An accessible and well-written reference to her work is The Ink Dark Moon, translated by Jane Hirshfield. However, the translation used in the novel and reproduced below is my own (with help from Zoltan Barczikay).

I run to you
           ceaselessly
on the path of dreams
Yet no night of dreams
could ever compare
to one waking glimpse
           of you

This poem also fits in nicely with the theme of the novel (translation, Hirshfield & Aratani):

Did he appear
      because I fell asleep
      thinking of him?
If only I'd known
      I was dreaming
I'd never have wakened

And is one that Komachi returns to often:

My longing for you
    is too strong to bind
So do not blame me
when I go to you at night
    on the path of dreams

Interesting enough (or perhaps not, love being a universal human emotion), this is a sentiment expressed in a very similar form in the Song of Solomon (3:1-2):

By night on my bed I sought him whom my soul loveth:
      I sought him, but I found him not.
I will rise now, and go about the city in the streets, and in the broad ways I will seek him whom my soul loveth:
      I sought him, but I found him not.

When it comes to poetry, the King James Version still shines. Which makes it all the more unfortunate that the Song of Solomon has long been the Rodney Dangerfield of the Old Testament, the weird uncle at the family reunion everybody pretends isn't there.
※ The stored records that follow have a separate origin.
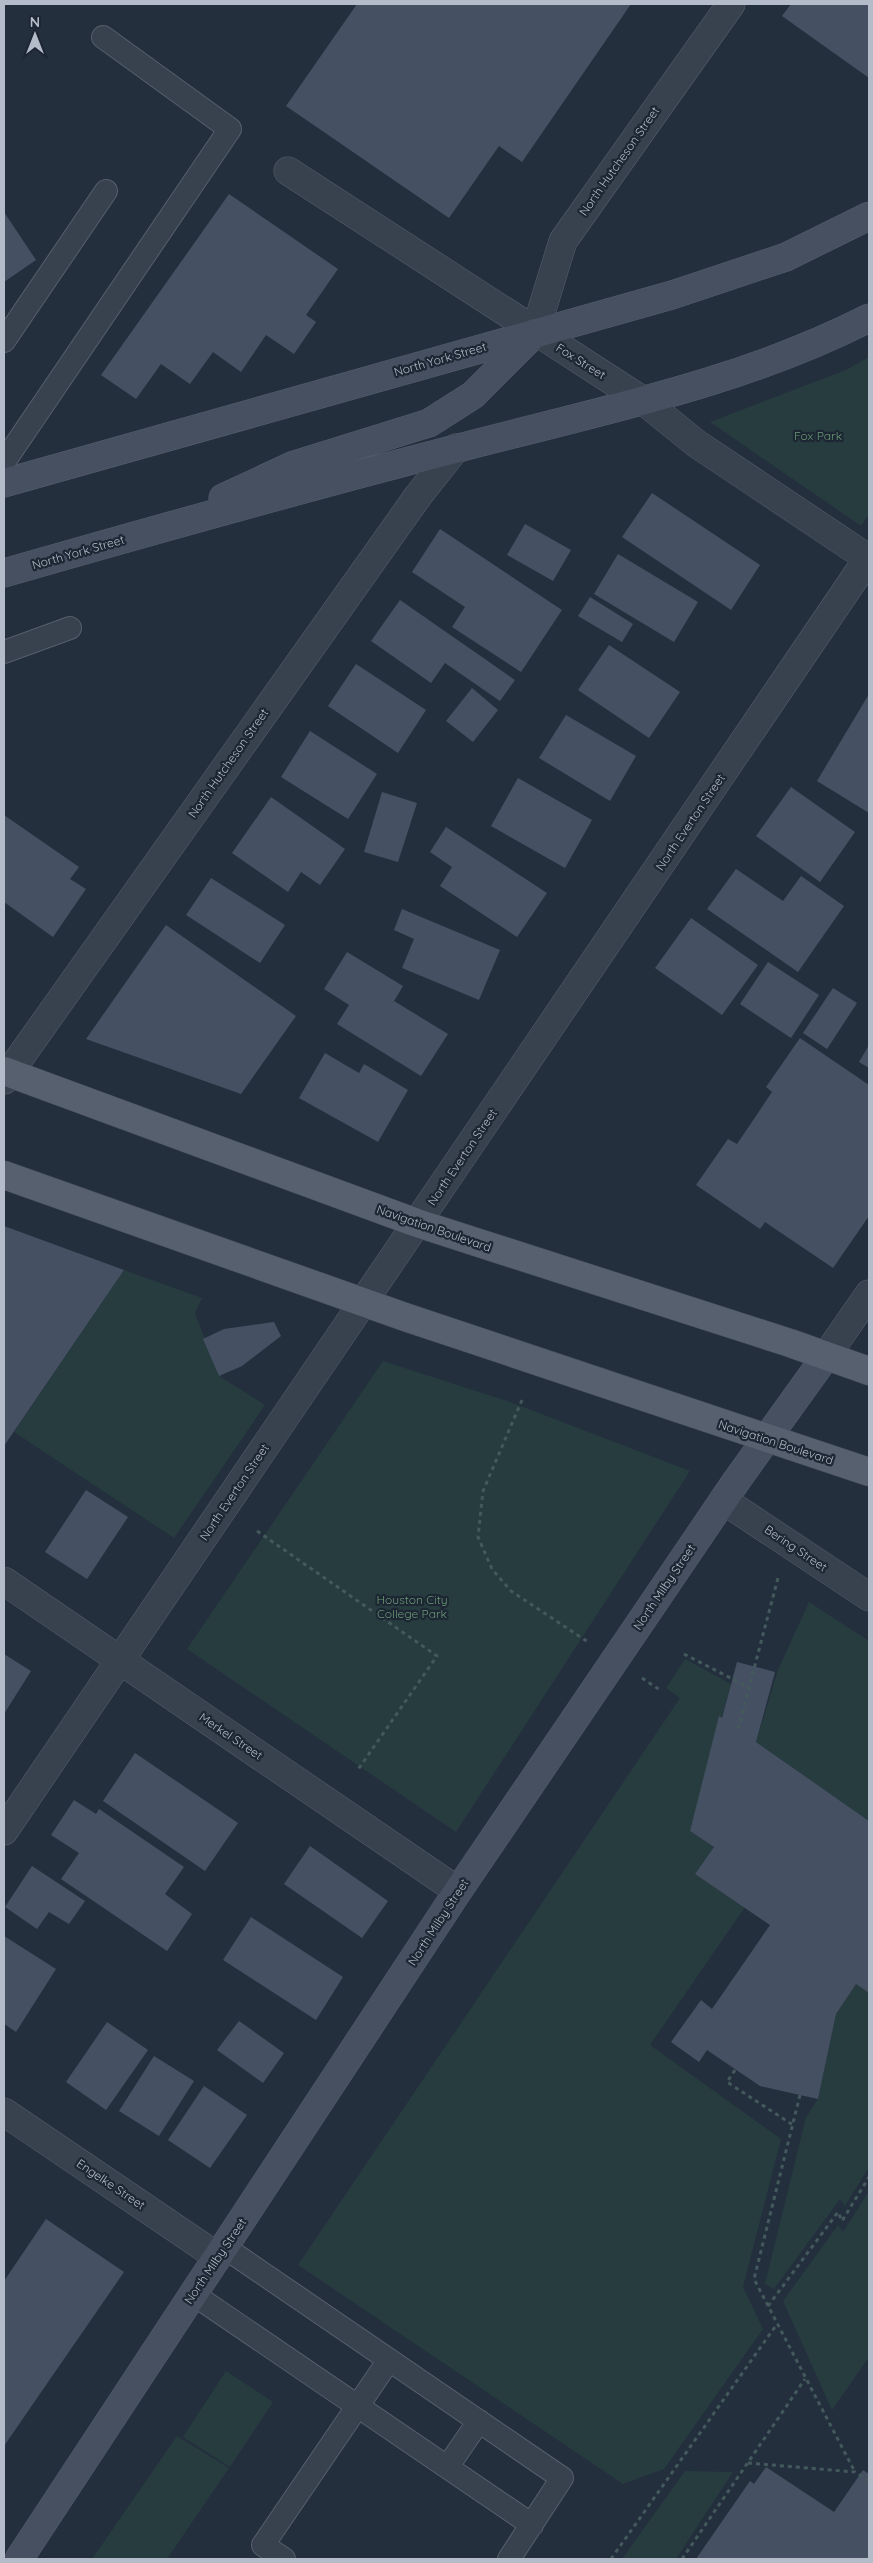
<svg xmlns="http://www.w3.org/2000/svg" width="873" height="2563" font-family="Quicksand,sans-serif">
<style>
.green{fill:#263c3f}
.building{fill:#455162}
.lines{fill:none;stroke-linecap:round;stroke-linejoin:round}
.lane-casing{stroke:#565f6c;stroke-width:24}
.street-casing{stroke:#565f6c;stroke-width:29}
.secondary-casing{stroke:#565f6c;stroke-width:29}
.primary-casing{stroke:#414a57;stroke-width:29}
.path{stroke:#44595c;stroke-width:3;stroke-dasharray:4 4;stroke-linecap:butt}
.lane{stroke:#38414e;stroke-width:22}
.street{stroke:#38414e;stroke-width:28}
.secondary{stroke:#465061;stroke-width:28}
.primary{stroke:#56606e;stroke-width:28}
.labels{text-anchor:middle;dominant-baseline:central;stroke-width:4.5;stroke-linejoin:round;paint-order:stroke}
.street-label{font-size:12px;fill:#b4bcc9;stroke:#1d2633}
.park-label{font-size:12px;fill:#6b9a76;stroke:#1d2633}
</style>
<rect width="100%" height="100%" fill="#242f3e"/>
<!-- green -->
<path class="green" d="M 869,357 L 869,514 L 861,526 L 710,422 L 846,370 Z
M 124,1270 L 202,1298 L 195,1313 L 219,1376 L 265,1405 L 174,1538 L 14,1432 Z
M 383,1361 L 513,1403 L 690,1471 L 456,1832 L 187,1649 Z
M 809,1602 L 869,1641 L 869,1821 L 756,1742 L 778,1670 Z
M 685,1659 L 731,1684 L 690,1831 L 714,1847 L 695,1874 L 745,1907 L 650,2045 L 781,2139 L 743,2287 L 763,2329 L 664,2469 L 623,2484 L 298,2265 L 680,1698 L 666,1688 Z
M 856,1984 L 869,1993 L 869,2167 L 845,2206 L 840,2199 L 774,2289 L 765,2284 L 806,2117 L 818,2099 L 836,2014 Z
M 869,2191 L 869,2357 L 832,2410 L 783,2301 L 838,2225 L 843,2232 Z
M 226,2371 L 273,2402 L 230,2467 L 183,2437 Z
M 177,2436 L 229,2468 L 167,2559 L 92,2559 Z
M 685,2471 L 733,2472 L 676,2559 L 622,2559 Z"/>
<!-- building -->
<path class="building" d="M 357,4 L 631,4 L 522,162 L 499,146 L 449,218 L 286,106 Z
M 791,4 L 869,4 L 869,78 L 782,16 Z
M 229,194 L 338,269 L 306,315 L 316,322 L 294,354 L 266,335 L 241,372 L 213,352 L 190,384 L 161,364 L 136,399 L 101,375 Z
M 4,212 L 36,260 L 4,282 Z
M 652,493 L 760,565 L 731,610 L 622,537 Z
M 525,524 L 571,550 L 553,581 L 507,555 Z
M 440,529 L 562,610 L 521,672 L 452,627 L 465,607 L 412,572 Z
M 618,554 L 698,602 L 674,642 L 594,594 Z
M 590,597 L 633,624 L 622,642 L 578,616 Z
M 400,600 L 515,680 L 500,701 L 445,663 L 431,683 L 371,641 Z
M 609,645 L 680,692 L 649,738 L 578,690 Z
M 356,664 L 426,710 L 398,753 L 328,706 Z
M 472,688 L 498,710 L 473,742 L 446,721 Z
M 869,694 L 869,813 L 817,781 Z
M 566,715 L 636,756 L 610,801 L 539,758 Z
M 310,731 L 377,774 L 348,819 L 281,777 Z
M 518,778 L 592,820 L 565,868 L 491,826 Z
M 791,787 L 855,832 L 820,882 L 756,836 Z
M 382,792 L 417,803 L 398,862 L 364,852 Z
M 271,797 L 345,849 L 320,885 L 301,872 L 288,892 L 232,853 Z
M 4,815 L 79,867 L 70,879 L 86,889 L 53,937 L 4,902 Z
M 446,827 L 547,893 L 517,937 L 440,886 L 452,867 L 430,852 Z
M 736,869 L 783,901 L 801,876 L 844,906 L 798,972 L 707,909 Z
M 211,878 L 285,925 L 260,963 L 186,915 Z
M 402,909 L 500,950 L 479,1000 L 402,968 L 414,939 L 394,930 Z
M 691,918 L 758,965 L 722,1015 L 655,968 Z
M 166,925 L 296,1016 L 241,1094 L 86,1039 Z
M 347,952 L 403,986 L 394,1001 L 448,1034 L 421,1076 L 337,1024 L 349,1005 L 324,989 Z
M 768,962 L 819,995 L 791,1038 L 740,1004 Z
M 833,988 L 857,1003 L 827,1049 L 803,1033 Z
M 800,1038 L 869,1085 L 869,1216 L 833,1268 L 765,1222 L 760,1229 L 696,1185 L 728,1139 L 737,1144 L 772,1092 L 766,1087 Z
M 869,1045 L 869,1068 L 859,1062 Z
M 325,1053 L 359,1073 L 364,1064 L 408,1090 L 378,1142 L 299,1098 Z
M 4,1226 L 124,1270 L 4,1446 Z
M 274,1322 L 281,1336 L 242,1366 L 219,1376 L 203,1339 L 224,1329 Z
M 86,1490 L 128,1517 L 87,1579 L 45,1552 Z
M 4,1654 L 31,1671 L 4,1714 Z
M 737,1662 L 775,1672 L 756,1742 L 869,1821 L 869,1993 L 856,1984 L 836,2014 L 818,2099 L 760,2086 L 707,2050 L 699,2062 L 671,2042 L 701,2000 L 712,2009 L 770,1925 L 695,1874 L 714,1847 L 690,1831 L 719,1716 L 722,1718 Z
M 135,1753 L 238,1823 L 205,1871 L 103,1801 Z
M 74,1800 L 96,1814 L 99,1809 L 184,1867 L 165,1894 L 192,1914 L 167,1951 L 61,1879 L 79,1853 L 51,1835 Z
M 310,1846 L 388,1901 L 362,1938 L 284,1884 Z
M 32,1866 L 85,1901 L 69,1924 L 49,1912 L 37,1929 L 5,1907 Z
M 251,1917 L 343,1977 L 316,2020 L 223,1960 Z
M 4,1936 L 56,1969 L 16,2032 L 4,2024 Z
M 239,2021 L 284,2053 L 263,2083 L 217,2050 Z
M 107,2022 L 148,2050 L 106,2110 L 66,2082 Z
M 154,2056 L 194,2081 L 159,2136 L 119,2111 Z
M 204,2086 L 247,2115 L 210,2168 L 168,2140 Z
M 46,2219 L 124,2272 L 4,2446 L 4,2281 Z
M 766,2467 L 834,2512 L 863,2470 L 869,2474 L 869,2559 L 696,2559 L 750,2481 L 754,2484 Z"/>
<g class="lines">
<!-- lane casing -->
<g class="lane-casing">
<path id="lane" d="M 4,341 L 106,191
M 4,462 L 230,129 L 103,37
M 4,652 L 70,628
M 224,2247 L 562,2478 L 509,2559
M 193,2294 L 532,2525
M 448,2466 L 479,2421
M 284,2559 L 263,2545 L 389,2360"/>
</g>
<!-- street casing -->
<g class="street-casing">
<path id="street" d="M 288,171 L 645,402 L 697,444 L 869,559
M 535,332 L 563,241 L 731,4
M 4,1080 L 418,496 L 456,448
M 826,1356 L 869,1294
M 723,1500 L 869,1597
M 4,1581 L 458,1891
M 4,1831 L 869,557
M 4,2112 L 218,2257"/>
</g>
<!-- secondary casing -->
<g class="secondary-casing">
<path id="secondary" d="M 4,483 L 672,295 L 786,257 L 869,216
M 223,498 L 294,465 L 429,423 L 473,395 L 535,333
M 4,573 C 154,530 304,488 455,449 C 595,412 740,384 869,318
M 19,2559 L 458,1891 L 737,1480 L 826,1356"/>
</g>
<!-- primary casing -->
<g class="primary-casing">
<path id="primary" d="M 4,1071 L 417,1223 L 790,1343 L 869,1371
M 4,1175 L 405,1317 L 869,1472"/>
</g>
<!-- path -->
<path class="path" d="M 522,1400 L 483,1491 L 478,1537 L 492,1569 L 511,1591 L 588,1642
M 257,1531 L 437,1656 L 357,1771
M 684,1654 L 748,1687
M 642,1678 L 660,1690
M 738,1729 L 778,1578
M 735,2070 L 727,2082 L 793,2125
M 800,2095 L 754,2279 L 855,2472
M 768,2306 L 838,2212 L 842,2221 L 869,2177
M 748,2463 L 855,2472 L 869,2481
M 611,2559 L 777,2324
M 682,2559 L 805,2379"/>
<!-- lane -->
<use href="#lane" class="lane"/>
<!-- street -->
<use href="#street" class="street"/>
<!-- secondary -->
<use href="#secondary" class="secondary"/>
<!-- primary -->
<use href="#primary" class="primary"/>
</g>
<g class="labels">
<!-- street labels -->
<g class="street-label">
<text transform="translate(619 161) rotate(-55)">North Hutcheson Street</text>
<text transform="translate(440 359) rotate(-16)">North York Street</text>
<text transform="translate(581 361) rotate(32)">Fox Street</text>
<text transform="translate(78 552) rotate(-16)">North York Street</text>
<text transform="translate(228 763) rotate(-55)">North Hutcheson Street</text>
<text transform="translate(690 822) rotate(-56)">North Everton Street</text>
<text transform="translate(462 1157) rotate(-56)">North Everton Street</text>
<text transform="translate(434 1228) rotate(19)">Navigation Boulevard</text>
<text transform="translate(776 1442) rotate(18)">Navigation Boulevard</text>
<text transform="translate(234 1492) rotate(-56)">North Everton Street</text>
<text transform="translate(796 1548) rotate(34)">Bering Street</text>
<text transform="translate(664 1587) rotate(-56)">North Milby Street</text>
<text transform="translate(231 1736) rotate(34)">Merkel Street</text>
<text transform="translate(438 1922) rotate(-57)">North Milby Street</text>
<text transform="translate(111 2184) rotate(34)">Engelke Street</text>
<text transform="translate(215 2261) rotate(-56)">North Milby Street</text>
</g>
<!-- park labels -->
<g class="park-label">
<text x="818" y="435">Fox Park</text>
<text x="412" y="1599">Houston City<tspan x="412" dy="14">College Park</tspan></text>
</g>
</g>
<!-- border -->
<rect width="873" height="2563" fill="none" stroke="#b4bcc9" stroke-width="10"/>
<!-- north arrow -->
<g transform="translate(35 35)" stroke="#1d2633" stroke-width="4" paint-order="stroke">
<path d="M0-4L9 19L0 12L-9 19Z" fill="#b4bcc9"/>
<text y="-8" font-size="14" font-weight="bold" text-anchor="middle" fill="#b4bcc9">N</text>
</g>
</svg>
Song of SongsThe provenance of the book is as uncertain as Ono no Komachi's life. Joseph Smith called the book "uninspired." Rabbi Akiva, on the other hand, declared: "The entire universe is unworthy of the day on which the Song of Songs was given to Israel. For all the books of the Bible are holy, but the Song of Songs is the holy of holies."

I'm with the Rabbi on this one. True, when you're a bored teenager sitting in church, the Song of Solomon would seem to offer little more than some low-brow escapism. Once you've grown up a bit, though, and get past the business about breasts being like "two young roes that are twins," the beauty of this little book begins to sink in.

The writer is doing more here than simply dotting the poetic i's and crossing the metaphorical t's, but saying something profound about human relationships (8:6-7):

Set me as a seal upon thine heart, as a seal upon thine arm:
      for love is strong as death;
      jealousy is cruel as the grave:
      the coals thereof are coals of fire, which hath a most vehement flame.

Many waters cannot quench love, neither can the floods drown it:
      if a man would give all the substance of his house for love,
      it would utterly be condemned.

In Japanese poetry, a kakekotoba is a word that can be read with two different meaning within the verse. I don't know enough about Hebrew to say whether the kakekotoba in the following two verses was intended in the original, but I'd like to believe that "lock" can be so directly transliterated (5:2,5):

I sleep, but my heart waketh:
      it is the voice of my beloved that knocketh, saying,
      Open to me, my sister, my love, my dove, my undefiled:
      for my head is filled with dew, and my locks with the drops of the night.

I rose up to open to my beloved;
      and my hands dropped with myrrh,
      and my fingers with sweet smelling myrrh,
      upon the handles of the lock.

At any rate, as the Holman Bible Dictionary observes, "like music, [Song of Solomon] tends to joy rather than learning," and rather than analysis, is best appreciated in the simple reading.